Activity
Every line with the string "difference" must be copied from the entries below.

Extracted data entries
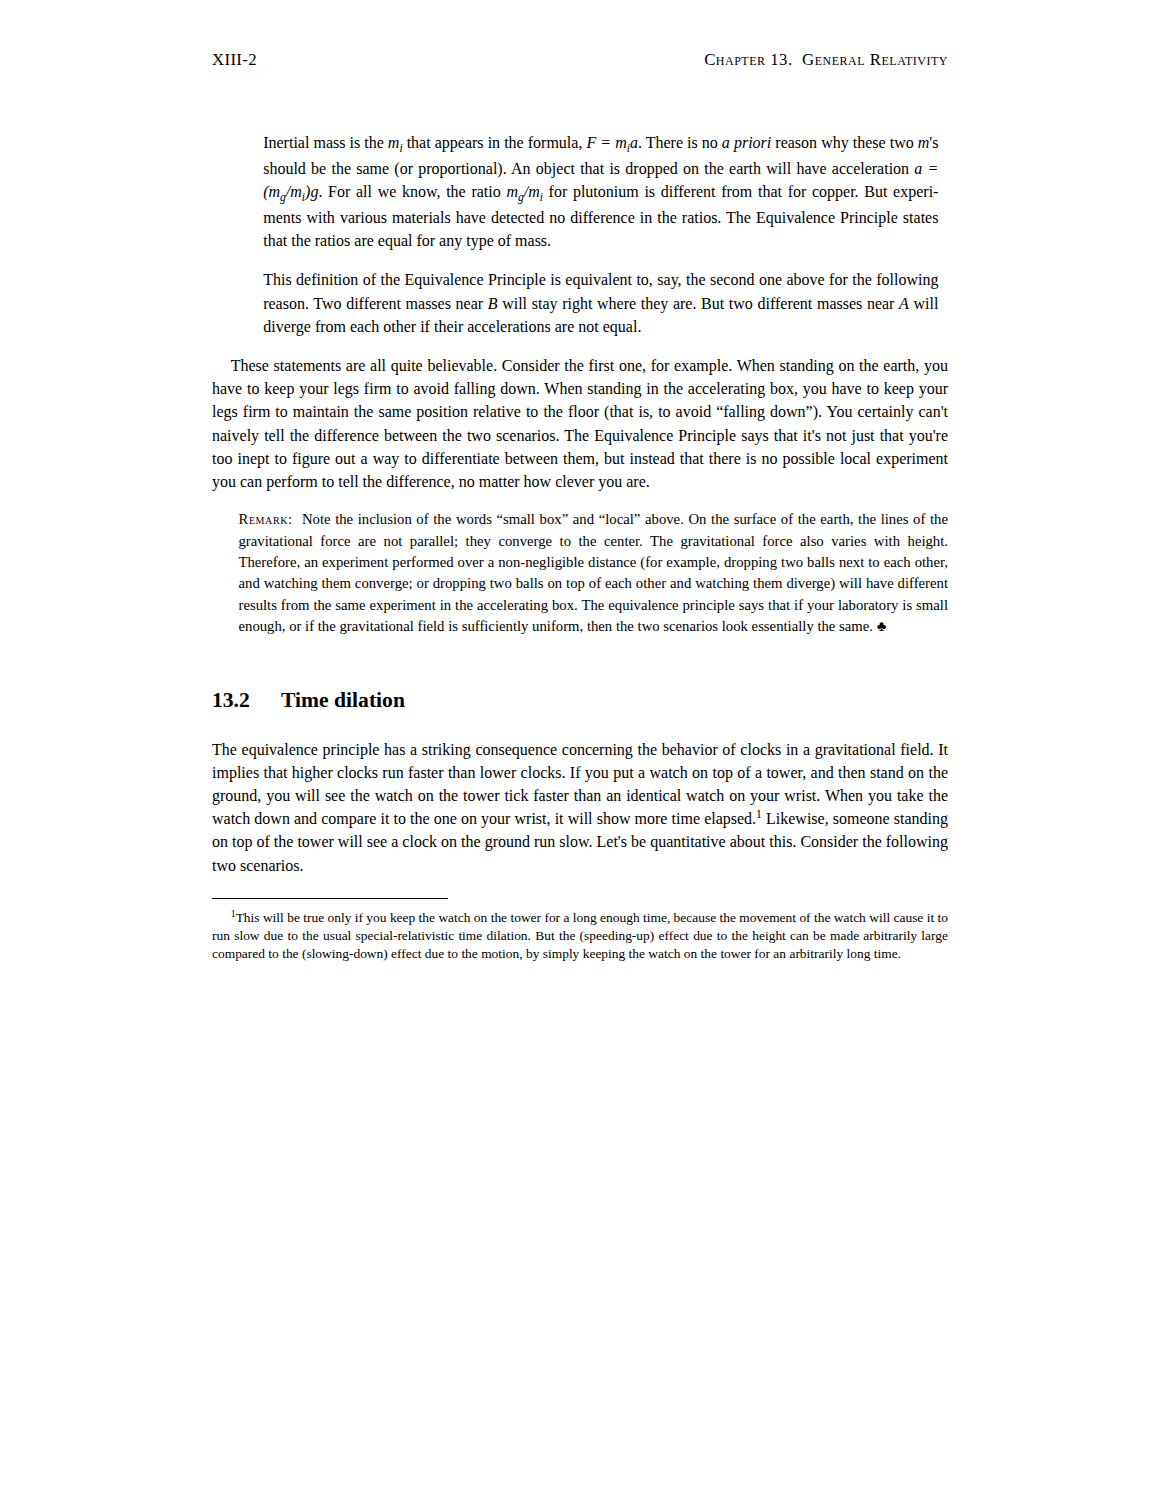XIII-2 Chapter 13. General Relativity
Inertial mass is the mi that appears in the formula, F = mia. There is no a priori reason why these two m's should be the same (or proportional). An object that is dropped on the earth will have acceleration a = (mg/mi)g. For all we know, the ratio mg/mi for plutonium is different from that for copper. But experiments with various materials have detected no difference in the ratios. The Equivalence Principle states that the ratios are equal for any type of mass.
This definition of the Equivalence Principle is equivalent to, say, the second one above for the following reason. Two different masses near B will stay right where they are. But two different masses near A will diverge from each other if their accelerations are not equal.
These statements are all quite believable. Consider the first one, for example. When standing on the earth, you have to keep your legs firm to avoid falling down. When standing in the accelerating box, you have to keep your legs firm to maintain the same position relative to the floor (that is, to avoid “falling down”). You certainly can't naively tell the difference between the two scenarios. The Equivalence Principle says that it's not just that you're too inept to figure out a way to differentiate between them, but instead that there is no possible local experiment you can perform to tell the difference, no matter how clever you are.
Remark: Note the inclusion of the words “small box” and “local” above. On the surface of the earth, the lines of the gravitational force are not parallel; they converge to the center. The gravitational force also varies with height. Therefore, an experiment performed over a non-negligible distance (for example, dropping two balls next to each other, and watching them converge; or dropping two balls on top of each other and watching them diverge) will have different results from the same experiment in the accelerating box. The equivalence principle says that if your laboratory is small enough, or if the gravitational field is sufficiently uniform, then the two scenarios look essentially the same. ♣
13.2 Time dilation
The equivalence principle has a striking consequence concerning the behavior of clocks in a gravitational field. It implies that higher clocks run faster than lower clocks. If you put a watch on top of a tower, and then stand on the ground, you will see the watch on the tower tick faster than an identical watch on your wrist. When you take the watch down and compare it to the one on your wrist, it will show more time elapsed.1 Likewise, someone standing on top of the tower will see a clock on the ground run slow. Let's be quantitative about this. Consider the following two scenarios.
1This will be true only if you keep the watch on the tower for a long enough time, because the movement of the watch will cause it to run slow due to the usual special-relativistic time dilation. But the (speeding-up) effect due to the height can be made arbitrarily large compared to the (slowing-down) effect due to the motion, by simply keeping the watch on the tower for an arbitrarily long time.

Response for this exercise
Inertial mass is the mi that appears in the formula, F = mia. There is no a priori reason why these two m's should be the same (or proportional). An object that is dropped on the earth will have acceleration a = (mg/mi)g. For all we know, the ratio mg/mi for plutonium is different from that for copper. But experiments with various materials have detected no difference in the ratios. The Equivalence Principle states that the ratios are equal for any type of mass.
These statements are all quite believable. Consider the first one, for example. When standing on the earth, you have to keep your legs firm to avoid falling down. When standing in the accelerating box, you have to keep your legs firm to maintain the same position relative to the floor (that is, to avoid “falling down”). You certainly can't naively tell the difference between the two scenarios. The Equivalence Principle says that it's not just that you're too inept to figure out a way to differentiate between them, but instead that there is no possible local experiment you can perform to tell the difference, no matter how clever you are.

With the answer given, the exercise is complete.